Part I: Pulse Rate Take your pulse at the wrist, as described on the Work Out tab of 4.02, and record it below. Your count for 30 seconds ___ x 2 = ___ bpm Count again for 1 minute only = ___ bpm Part II: Resting Heart Rate (RHR) a. Record your heart rate for an equivalent of a minute. b. Do not eat for two hours prior to taking your resting heart rate. c. Sit or lay down for at least 30 minutes before taking resting heart rate. d. An ideal time to take your resting pulse is immediately after waking from a night's sleep. Take your resting heart rate for three days then find the average for three days. Day 1 _____ Day 2 _____ Day 3 _____ Total _____ divide by 3 = _____ This is your Resting Heart Rate Part III: Computing Your Target Heart Rate Zone (THR) Your THR Zone is a range in which you are giving your heart a good workout. Exercising in your THR Zone yields the greatest benefit from exercise. Read the following information and study the examples provided before completing this activity. 1. Obtain your Maximum Heart Rate (MHR) by subtracting your age from 220. Example 220 – 21 = 199 Your Information 220 - ____ = ____ (your MHR) 2. Subtract your resting heart rate (RHR) that you calculated in Part II above from the maximum heart rate (MHR) that you just determined in Step 1. Example 199 - 70 (RHR) = 129 Your Information (MHR – RHR = ____) ____ - ____ = _____ 3. Determine the percent of heart rate reserve at which you choose to train. The lower limit of heart rate reserve for training purposes is 50% of your answer from Step 2. The safe upper limit is 85% of your answer from Step 2. Example Lower Limit 129 x .50 = 64.5 Example Upper Limit 129 x .85 = 109.7 Your Lower Limit ____ x .50 = ____ Your Upper Limit ____ x .85 = ____ 4. Add your Part II resting heart rate to your answer from step 3. Example Lower Limit 64.5 +70 (RHR) = 134.5 Example Upper Limit 109.7 +70 (RHR) = 179.7 Your Lower Limit ____ + ____ = ____ Your Upper Limit ____ + ____ = ____ Part IV: Recovery Heart Rate 1. What is an acceptable recovery heart rate level five minutes after exercising? 2. What is an acceptable recovery heart rate level 10 minutes after exercising? 3. What should you do in regard to the intensity of your workout if your post-exercise heart rate is above either the five- or 10-minute levels? 4. What are some different ways to monitor your heart rate?
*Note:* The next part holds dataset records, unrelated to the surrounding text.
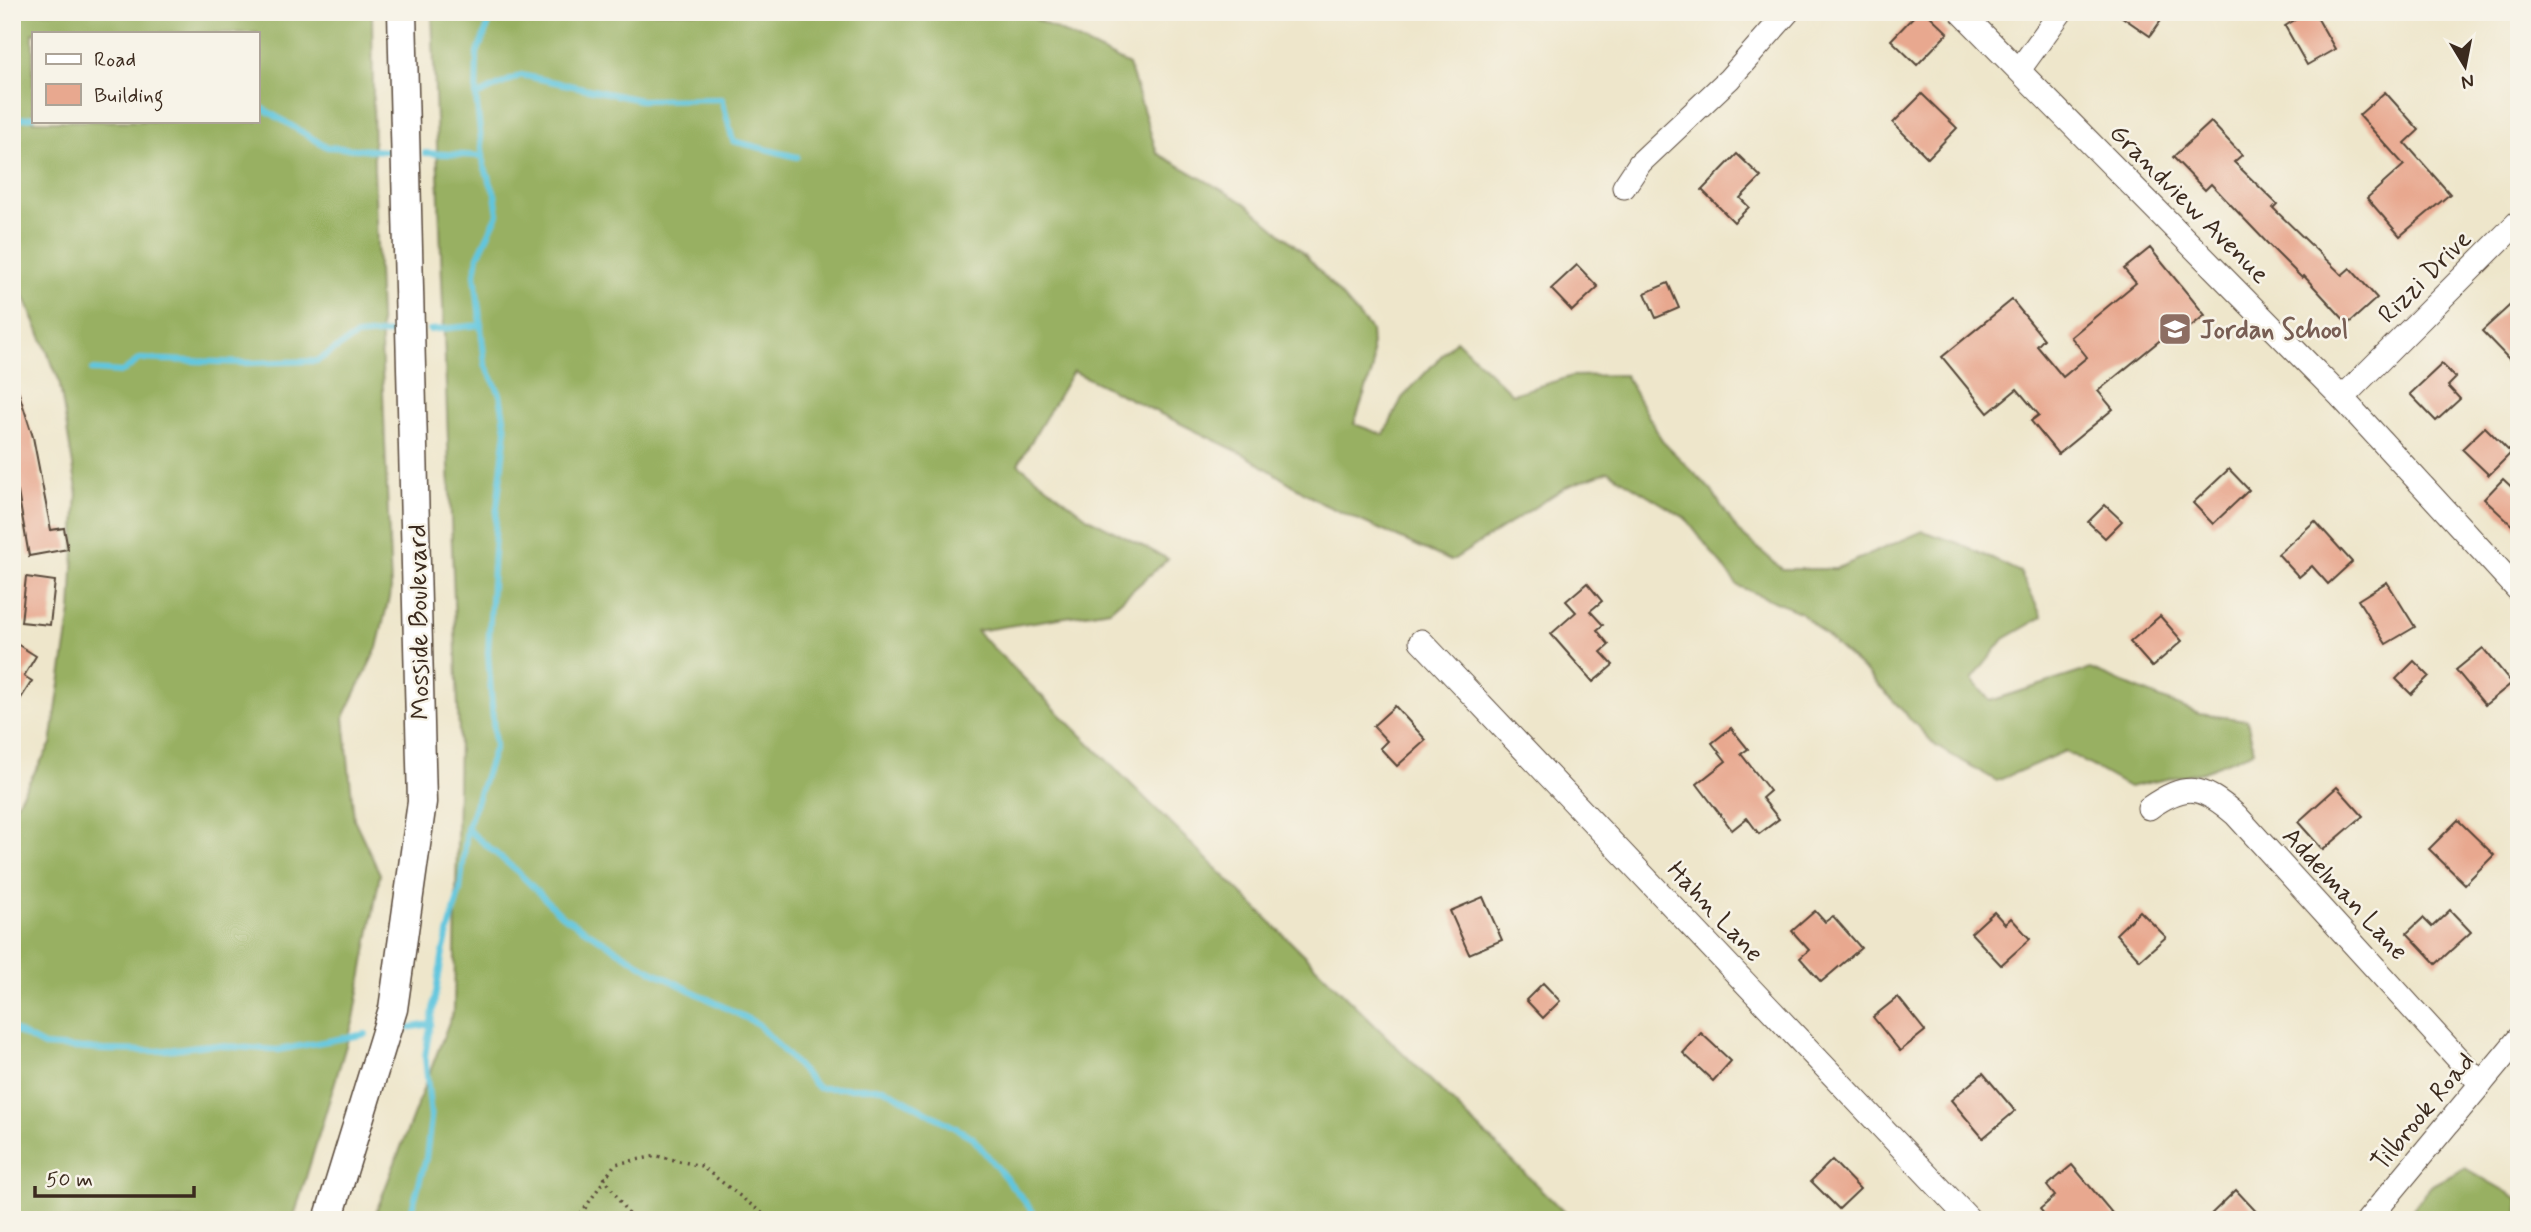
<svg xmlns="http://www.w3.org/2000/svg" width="2531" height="1232" font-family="Mynerve,sans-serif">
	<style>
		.forest { fill: #98b062; stroke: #6a6d40; stroke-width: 2; fill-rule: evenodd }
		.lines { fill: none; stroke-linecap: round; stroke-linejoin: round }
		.stream { stroke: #61c6de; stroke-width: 6 }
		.building { fill: #e8a88f }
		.minor-casing { stroke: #564638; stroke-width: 25 }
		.major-casing { stroke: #564638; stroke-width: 31 }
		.path { stroke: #564638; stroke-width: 3.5; stroke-dasharray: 2 5; stroke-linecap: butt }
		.minor { stroke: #fff; stroke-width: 23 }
		.major { stroke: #fff; stroke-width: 28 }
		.labels { text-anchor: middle; stroke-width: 5; stroke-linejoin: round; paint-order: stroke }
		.street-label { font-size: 26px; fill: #3b2a1e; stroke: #f7f3e8 }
		.education-label { font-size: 26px; font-weight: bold; fill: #785e54; stroke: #f7f3e8; text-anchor: start }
	</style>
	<rect width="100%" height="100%" fill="#f7f3e8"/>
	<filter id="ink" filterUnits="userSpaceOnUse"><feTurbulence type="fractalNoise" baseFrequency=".0143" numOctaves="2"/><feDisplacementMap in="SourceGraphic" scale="14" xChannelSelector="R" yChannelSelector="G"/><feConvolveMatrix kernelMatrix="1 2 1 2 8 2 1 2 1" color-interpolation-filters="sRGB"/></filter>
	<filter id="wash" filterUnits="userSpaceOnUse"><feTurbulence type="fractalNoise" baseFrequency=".00686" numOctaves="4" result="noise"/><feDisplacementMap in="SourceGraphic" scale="28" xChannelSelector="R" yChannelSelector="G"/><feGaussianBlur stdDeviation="1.57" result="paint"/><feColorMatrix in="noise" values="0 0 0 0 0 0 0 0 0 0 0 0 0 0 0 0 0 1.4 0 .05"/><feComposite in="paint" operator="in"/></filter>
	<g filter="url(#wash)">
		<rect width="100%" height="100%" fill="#eee6cb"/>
		<g class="forest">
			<path d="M12 12H372L374 170 391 589 377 648 344 717 354 819 380 874 354 1019 293 1220H12V811L51 744 71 611 77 490 59 380 12 267ZM33 33H257V121H33Z"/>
			<path d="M432 12H1021L1129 65 1157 153 1245 203 1304 253 1371 330 1373 369 1354 424 1384 435 1402 398 1456 340 1512 394 1573 376 1625 375 1663 442 1711 490 1738 531 1782 569H1836L1923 531 1958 543 2020 572 2042 617 2004 639 1972 680 1990 701 2090 669 2199 714 2247 720 2254 751 2204 771 2129 787 2065 751 1997 781 1936 746 1867 673 1800 612 1738 586 1685 518 1608 471 1566 487 1451 561 1323 504 1245 455 1073 371 1018 464 1088 518 1168 559 1110 610 976 631 1572 1220H373L454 1009 459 734Z"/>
			<path d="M2465 1168 2519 1199V1220H2404L2431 1186Z"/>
		</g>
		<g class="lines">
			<g class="stream">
				<path d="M476 96 521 75 640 100 722 99 733 141 797 157"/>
				<path d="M257 105 327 147 387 151"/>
				<path d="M12 120 33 117"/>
				<path d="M425 153 483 156"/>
				<path d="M430 330 481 325"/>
				<path d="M92 370 122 372 140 359 245 363 317 361 356 336 392 333"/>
				<path d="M467 829 518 872 561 915 648 969 758 1024 818 1088H883L972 1137 1040 1220"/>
				<path d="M406 1028 431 1024"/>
				<path d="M12 1029 44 1046 103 1050 158 1051 207 1045 278 1050 366 1034"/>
				<path d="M409 1220 426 1158 431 1118 425 1056 443 952 460 890 467 829 495 747 488 653 496 517 506 430 500 394 485 364 475 274 478 256 498 214 495 194 484 166 476 96 477 53 488 26V12"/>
			</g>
		</g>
		<g id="blocks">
			<g class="building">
				<path d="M1918 12H1926L1948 33 1917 65 1891 40Z"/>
				<path d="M2115 12H2167L2150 36Z"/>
				<path d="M2308 12H2314L2335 49 2307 65 2285 26Z"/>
				<path d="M2385 92 2419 130 2405 143 2450 194 2400 236 2367 198 2404 165 2359 115Z"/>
				<path d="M1922 94 1957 128 1928 158 1893 123Z"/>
				<path d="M2211 122 2242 155 2234 162 2277 204 2273 208 2342 275 2350 268 2377 298 2348 324 2304 276 2302 278 2270 246 2211 184 2205 190 2173 157Z"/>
				<path d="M1737 154 1761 177 1740 198 1749 207 1734 222 1702 190Z"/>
				<path d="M2150 248 2205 315 2185 331 2180 324 2098 391 2113 409 2058 454 2031 421 2039 415 2017 389 1988 413 1942 357 2012 300 2044 339 2037 346 2063 377 2087 357 2071 337 2136 283 2124 269Z"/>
				<path d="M1577 265 1598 287 1572 311 1551 289Z"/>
				<path d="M1668 283 1679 308 1656 318 1645 293Z"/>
				<path d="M2519 297V350L2509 359 2482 331Z"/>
				<path d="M2442 364 2456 378 2448 386 2460 399 2436 421 2410 394Z"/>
				<path d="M16 384 33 437 51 530 64 528 68 549 29 556 18 492 12 493V385Z"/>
				<path d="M2485 427 2511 453 2489 475 2462 449Z"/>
				<path d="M2229 469 2249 490 2213 524 2193 503Z"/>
				<path d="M2503 479 2519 494V532L2484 499Z"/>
				<path d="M2105 505 2122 521 2105 538 2088 522Z"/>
				<path d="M2315 521 2352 562 2328 584 2312 566 2299 577 2278 554Z"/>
				<path d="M26 577 55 581 50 625 21 622Z"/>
				<path d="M2387 582 2415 627 2386 644 2358 600Z"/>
				<path d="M1587 583 1602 601 1590 611 1603 625 1597 630 1609 645 1601 652 1613 665 1593 682 1551 634 1576 612 1566 601Z"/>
				<path d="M2160 616 2182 641 2152 667 2130 642Z"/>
				<path d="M12 641 36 656 24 676 32 681 12 712Z"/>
				<path d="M2483 648 2512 683 2485 705 2456 670Z"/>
				<path d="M2414 661 2429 676 2411 694 2396 679Z"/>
				<path d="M1395 706 1426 740 1397 766 1380 748 1387 741 1373 726Z"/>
				<path d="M1731 728 1748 749 1741 754 1770 791 1762 798 1779 819 1759 834 1747 818 1732 830 1697 784 1726 761 1712 743Z"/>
				<path d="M2337 787 2363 816 2323 850 2298 822Z"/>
				<path d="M2458 820 2494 855 2465 884 2429 849Z"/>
				<path d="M1483 897 1502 940 1469 954 1450 911Z"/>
				<path d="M2450 910 2471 932 2436 964 2407 933 2423 918 2432 927Z"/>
				<path d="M1815 911 1825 922 1833 916 1861 948 1821 982 1800 958 1809 950 1792 931Z"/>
				<path d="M2140 911 2166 937 2140 960 2116 934Z"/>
				<path d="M1994 912 2005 924 2011 918 2030 939 2001 965 1971 933Z"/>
				<path d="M1543 983 1560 1001 1543 1018 1526 1000Z"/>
				<path d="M1898 997 1925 1031 1900 1051 1873 1017Z"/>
				<path d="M1701 1033 1731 1061 1713 1081 1683 1053Z"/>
				<path d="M1983 1073 2015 1111 1983 1138 1951 1100Z"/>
				<path d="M1832 1160 1860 1189 1839 1209 1811 1181Z"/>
				<path d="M2072 1165 2118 1220H2049L2040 1209 2055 1196 2047 1186Z"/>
				<path d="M2236 1190 2264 1220H2205Z"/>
			</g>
		</g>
	</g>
	<g filter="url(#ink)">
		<use href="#blocks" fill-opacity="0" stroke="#564638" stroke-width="2"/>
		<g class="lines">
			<defs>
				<g id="minor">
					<path d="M1961 12 2342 398 2519 591"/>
					<path d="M2019 70 2061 12"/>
					<path d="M1624 187 1640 163 1729 79 1788 12"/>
					<path d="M2342 398 2517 223"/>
					<path d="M1421 641 1970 1220"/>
					<path d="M2149 808C2186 782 2202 785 2236 815L2481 1084"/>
					<path d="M2368 1220 2519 1038"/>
				</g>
				<path id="major" d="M328 1220 393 1009 422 802 402 12"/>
			</defs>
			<use href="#minor" class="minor-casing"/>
			<use href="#major" class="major-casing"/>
			<g class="path">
				<path d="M604 1177 632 1220"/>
				<path d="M577 1220 615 1164 657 1156 701 1166 771 1220"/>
			</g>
			<use href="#minor" class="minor"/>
			<use href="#major" class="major"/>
		</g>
	</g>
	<defs>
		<symbol id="school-square" viewBox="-11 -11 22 22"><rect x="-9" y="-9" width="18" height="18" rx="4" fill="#8d6e63" stroke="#f7f3e8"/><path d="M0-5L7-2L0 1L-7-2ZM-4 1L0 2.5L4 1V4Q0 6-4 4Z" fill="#fff"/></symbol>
	</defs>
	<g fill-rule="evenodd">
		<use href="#school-square" x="2156" y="310" width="38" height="38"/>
	</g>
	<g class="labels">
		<g class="street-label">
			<text transform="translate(2190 203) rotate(45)" y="9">Grandview Avenue</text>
			<text transform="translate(2424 276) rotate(-45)" y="9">Rizzi Drive</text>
			<text transform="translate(418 622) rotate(-91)" y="9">Mosside Boulevard</text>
			<text transform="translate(2346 893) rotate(47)" y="9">Addelman Lane</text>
			<text transform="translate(1716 911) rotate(47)" y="9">Hahn Lane</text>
			<text transform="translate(2422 1111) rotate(-50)" y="9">Tilbrook Road</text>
		</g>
		<g class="education-label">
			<text x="2200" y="338">Jordan School</text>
		</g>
	</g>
	<rect width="2531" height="1232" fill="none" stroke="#f7f3e8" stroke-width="42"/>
	<rect x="32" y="32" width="228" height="91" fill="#f7f3e8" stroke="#aca397" stroke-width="2"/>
	<rect x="46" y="54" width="35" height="10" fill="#ffffff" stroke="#aca397" stroke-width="2"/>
	<text x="94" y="66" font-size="21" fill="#3b2a1e">Road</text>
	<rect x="46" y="84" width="35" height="21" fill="#e8a88f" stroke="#aca397" stroke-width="2"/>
	<text x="94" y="102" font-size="21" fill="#3b2a1e">Building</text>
	<g transform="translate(2465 66) rotate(170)" stroke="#f7f3e8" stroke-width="5" paint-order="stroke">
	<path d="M0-5L12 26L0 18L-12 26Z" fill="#3b2a1e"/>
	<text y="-10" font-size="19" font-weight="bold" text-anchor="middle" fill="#3b2a1e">N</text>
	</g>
	<path d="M35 1186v10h159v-10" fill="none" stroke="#3b2a1e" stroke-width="3.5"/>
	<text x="46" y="1186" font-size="21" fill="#3b2a1e" stroke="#f7f3e8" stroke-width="5" paint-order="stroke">50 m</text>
</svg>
Which method will you use and why?

juju:

i cant feel my heart beat

supie:

You have to record your own heart rate / pulse and if you cant feel your heart beat then idk what you can do ø.ø Maybe ask your teacher

Ashton2024:

in order to do this, you need to do as the instructions ask and write your results. as for the last set of questions, 1. should be 120 bpm after 5 minutes. 2. should be 100 bpm at 10 minutes. 3. should be minimize your workout intensity to lower your heart rate. and as for 4, there are many responses you can choose from. i would recommend doing this one on your own. there is also a worksheet that helps with the other answers and explains why a little better than i can.